**Exercise requirements**: Using the records that follow, work out how many lines hold the string "left" and provide that number only.

**Data provided**:

+++++

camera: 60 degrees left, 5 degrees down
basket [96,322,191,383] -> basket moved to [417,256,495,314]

+++++

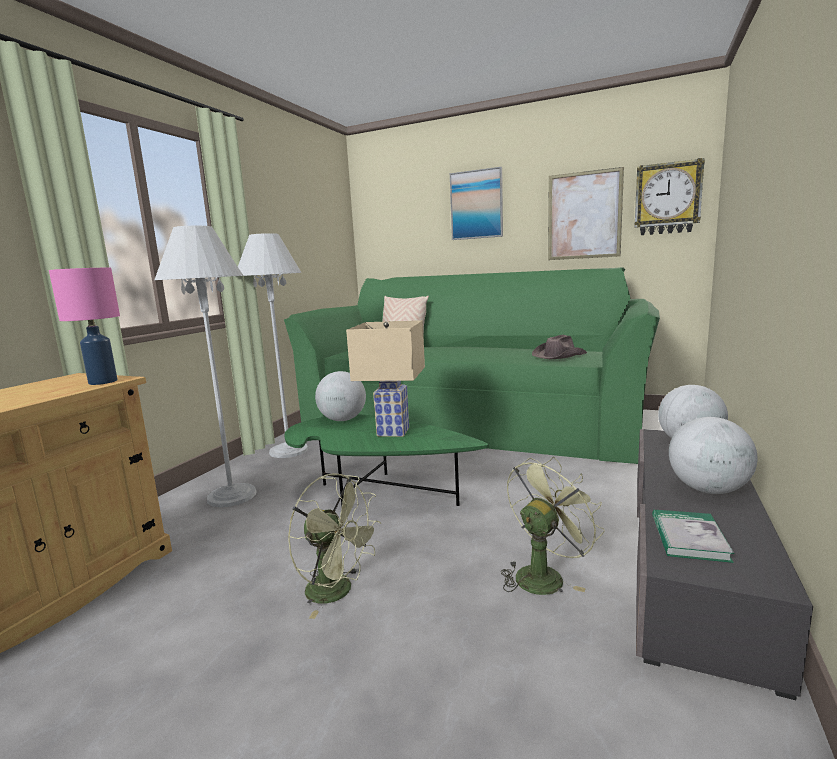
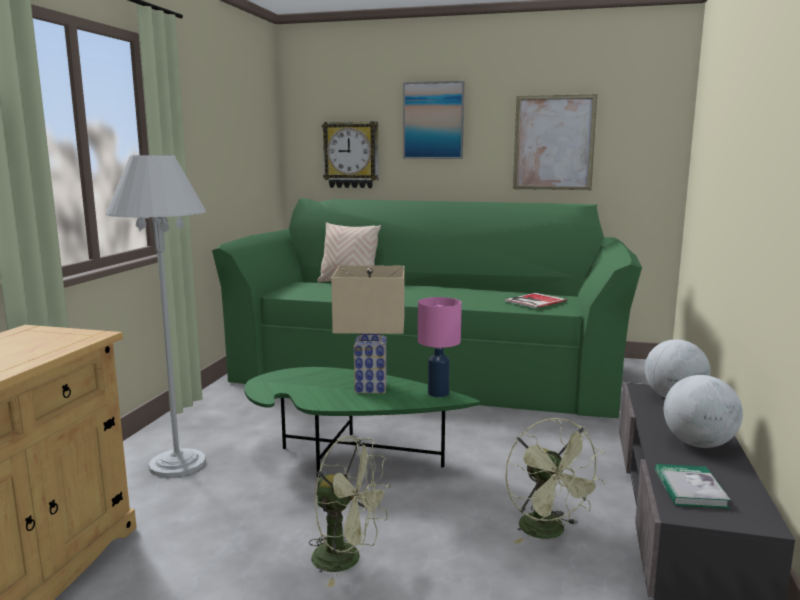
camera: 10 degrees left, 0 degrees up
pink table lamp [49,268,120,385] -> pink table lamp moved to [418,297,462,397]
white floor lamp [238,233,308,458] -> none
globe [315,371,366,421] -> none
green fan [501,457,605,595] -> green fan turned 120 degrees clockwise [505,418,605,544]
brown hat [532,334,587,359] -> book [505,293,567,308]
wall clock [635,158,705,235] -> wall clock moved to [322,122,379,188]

+++++

**Exercise answer**: 2